Re: [PATCH] 2/5: LSM hooks rework
From: Andreas Gruenbacher
Date: Mon Feb 14 2005 - 09:32:33 EST
On Sun, 2005-02-13 at 22:11, Kurt Garloff wrote:
> From: Kurt Garloff <garloff@xxxxxxx>
> Subject: Clean LSM stub file
> References: 40217, 39439
>
> Rather than having every LSM hook twice, once for the case with
> CONFIG_SECURITY enabled and once for the disabled case, put
> everything in one inline function.
The attached patch fixes compilation if CONFIG_SECURITY_NETWORK is
turned off.
> This reduces the chance of the two to go out of sync immensely.
... as it already happened with security_sk_free().

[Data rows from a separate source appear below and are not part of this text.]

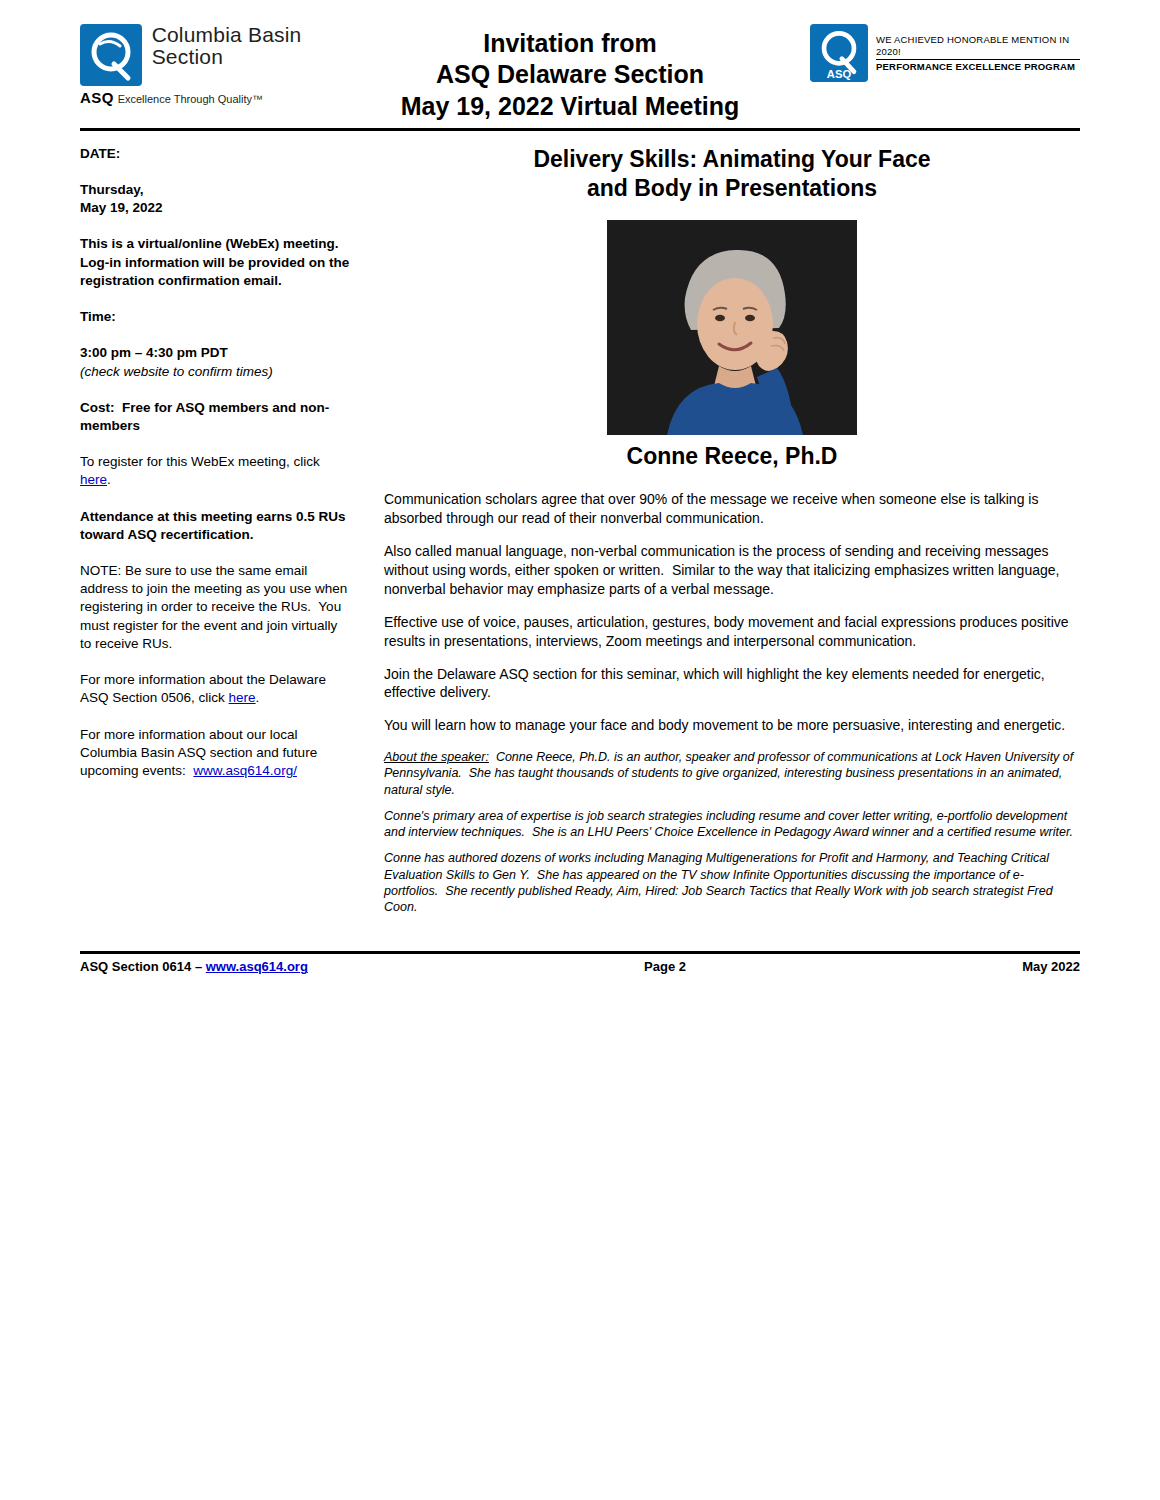Columbia Basin
Section
ASQ Excellence Through Quality™
Invitation from
ASQ Delaware Section
May 19, 2022 Virtual Meeting
ASQ
WE ACHIEVED HONORABLE MENTION IN 2020!
PERFORMANCE EXCELLENCE PROGRAM
DATE:
Thursday,
May 19, 2022
This is a virtual/online (WebEx) meeting. Log-in information will be provided on the registration confirmation email.
Time:
3:00 pm – 4:30 pm PDT
(check website to confirm times)
Cost: Free for ASQ members and non-members
To register for this WebEx meeting, click here.
Attendance at this meeting earns 0.5 RUs toward ASQ recertification.
NOTE: Be sure to use the same email address to join the meeting as you use when registering in order to receive the RUs. You must register for the event and join virtually to receive RUs.
For more information about the Delaware ASQ Section 0506, click here.
For more information about our local Columbia Basin ASQ section and future upcoming events: www.asq614.org/
Delivery Skills: Animating Your Face
and Body in Presentations
Conne Reece, Ph.D
Communication scholars agree that over 90% of the message we receive when someone else is talking is absorbed through our read of their nonverbal communication.
Also called manual language, non-verbal communication is the process of sending and receiving messages without using words, either spoken or written. Similar to the way that italicizing emphasizes written language, nonverbal behavior may emphasize parts of a verbal message.
Effective use of voice, pauses, articulation, gestures, body movement and facial expressions produces positive results in presentations, interviews, Zoom meetings and interpersonal communication.
Join the Delaware ASQ section for this seminar, which will highlight the key elements needed for energetic, effective delivery.
You will learn how to manage your face and body movement to be more persuasive, interesting and energetic.
About the speaker: Conne Reece, Ph.D. is an author, speaker and professor of communications at Lock Haven University of Pennsylvania. She has taught thousands of students to give organized, interesting business presentations in an animated, natural style.
Conne's primary area of expertise is job search strategies including resume and cover letter writing, e-portfolio development and interview techniques. She is an LHU Peers' Choice Excellence in Pedagogy Award winner and a certified resume writer.
Conne has authored dozens of works including Managing Multigenerations for Profit and Harmony, and Teaching Critical Evaluation Skills to Gen Y. She has appeared on the TV show Infinite Opportunities discussing the importance of e-portfolios. She recently published Ready, Aim, Hired: Job Search Tactics that Really Work with job search strategist Fred Coon.
ASQ Section 0614 – www.asq614.org
Page 2
May 2022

Also fixed in the
attached patch.
Regards,
--
Andreas Gruenbacher <agruen@xxxxxxx>
SUSE Labs, SUSE LINUX GMBH
--- Begin Message ---
The patch didn't define dummy inline functions for the
CONFIG_SECURITY_NETWORK=n case.
Also, security_sk_free() returns void.
Signed-off-by: Andreas Gruenbacher <agruen@xxxxxxx>
Index: linux-2.6.11-rc3/include/linux/security.h
===================================================================
--- linux-2.6.11-rc3.orig/include/linux/security.h
+++ linux-2.6.11-rc3/include/linux/security.h
@@ -1261,6 +1261,11 @@ static inline int security_init(void)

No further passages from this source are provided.